··· Exercise inputs

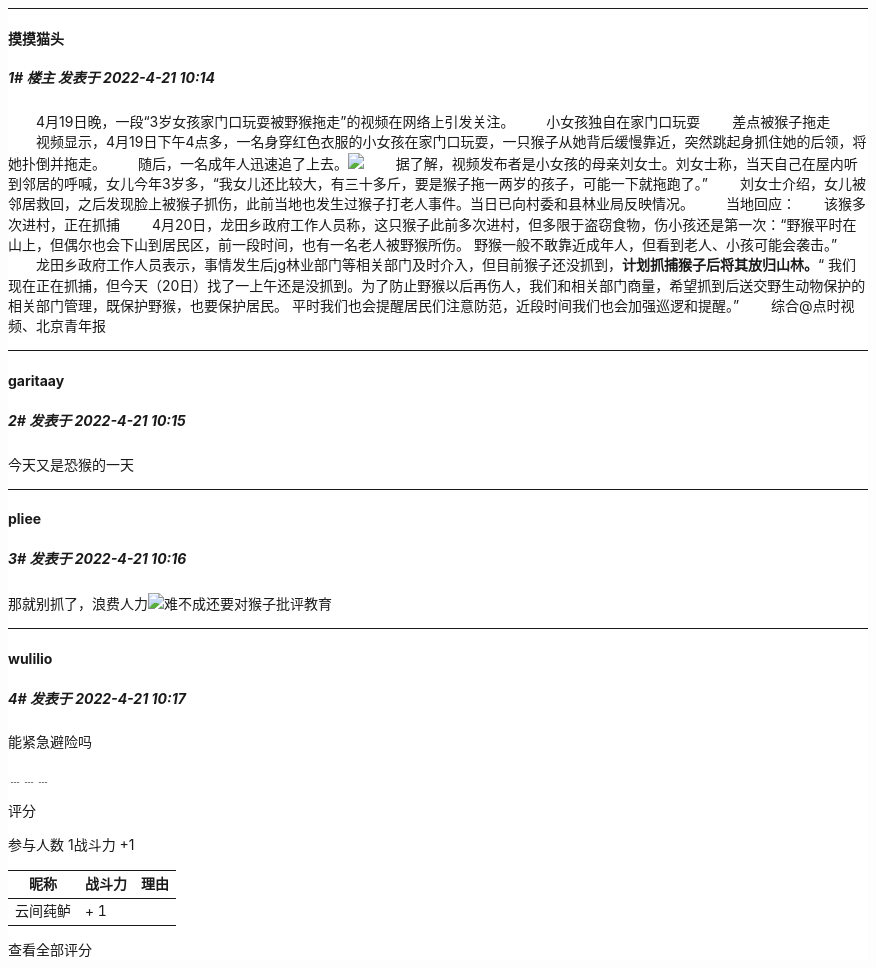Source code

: 

*****

####  摸摸猫头  
##### 1#       楼主       发表于 2022-4-21 10:14

　　4月19日晚，一段“3岁女孩家门口玩耍被野猴拖走”的视频在网络上引发关注。
　　小女孩独自在家门口玩耍
　　差点被猴子拖走
　　视频显示，4月19日下午4点多，一名身穿红色衣服的小女孩在家门口玩耍，一只猴子从她背后缓慢靠近，突然跳起身抓住她的后领，将她扑倒并拖走。
　　随后，一名成年人迅速追了上去。<img src="https://imgm.gmw.cn/attachement/gif/site215/20220420/7379762671495330503.gif" referrerpolicy="no-referrer">
　　据了解，视频发布者是小女孩的母亲刘女士。刘女士称，当天自己在屋内听到邻居的呼喊，女儿今年3岁多，“我女儿还比较大，有三十多斤，要是猴子拖一两岁的孩子，可能一下就拖跑了。”
　　刘女士介绍，女儿被邻居救回，之后发现脸上被猴子抓伤，此前当地也发生过猴子打老人事件。当日已向村委和县林业局反映情况。
　　当地回应：　　该猴多次进村，正在抓捕
　　4月20日，龙田乡政府工作人员称，这只猴子此前多次进村，但多限于盗窃食物，伤小孩还是第一次：“野猴平时在山上，但偶尔也会下山到居民区，前一段时间，也有一名老人被野猴所伤。
野猴一般不敢靠近成年人，但看到老人、小孩可能会袭击。”
　　龙田乡政府工作人员表示，事情发生后jg林业部门等相关部门及时介入，但目前猴子还没抓到，<strong>计划抓捕猴子后将其放归山林。</strong>“
我们现在正在抓捕，但今天（20日）找了一上午还是没抓到。为了防止野猴以后再伤人，我们和相关部门商量，希望抓到后送交野生动物保护的相关部门管理，既保护野猴，也要保护居民。
平时我们也会提醒居民们注意防范，近段时间我们也会加强巡逻和提醒。”
　　综合@点时视频、北京青年报  

*****

####  garitaay  
##### 2#       发表于 2022-4-21 10:15

今天又是恐猴的一天

*****

####  pliee  
##### 3#       发表于 2022-4-21 10:16

那就别抓了，浪费人力<img src="https://static.saraba1st.com/image/smiley/face2017/004.gif" referrerpolicy="no-referrer">难不成还要对猴子批评教育

*****

####  wulilio  
##### 4#       发表于 2022-4-21 10:17

能紧急避险吗

﹍﹍﹍

评分

 参与人数 1战斗力 +1

|昵称|战斗力|理由|
|----|---|---|
| 云间莼鲈| + 1||

查看全部评分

······

What you are asked to do:
Copy out every line in the entries above that contains the string "https". Case counts.

Output:
　　随后，一名成年人迅速追了上去。<img src="https://imgm.gmw.cn/attachement/gif/site215/20220420/7379762671495330503.gif" referrerpolicy="no-referrer">
那就别抓了，浪费人力<img src="https://static.saraba1st.com/image/smiley/face2017/004.gif" referrerpolicy="no-referrer">难不成还要对猴子批评教育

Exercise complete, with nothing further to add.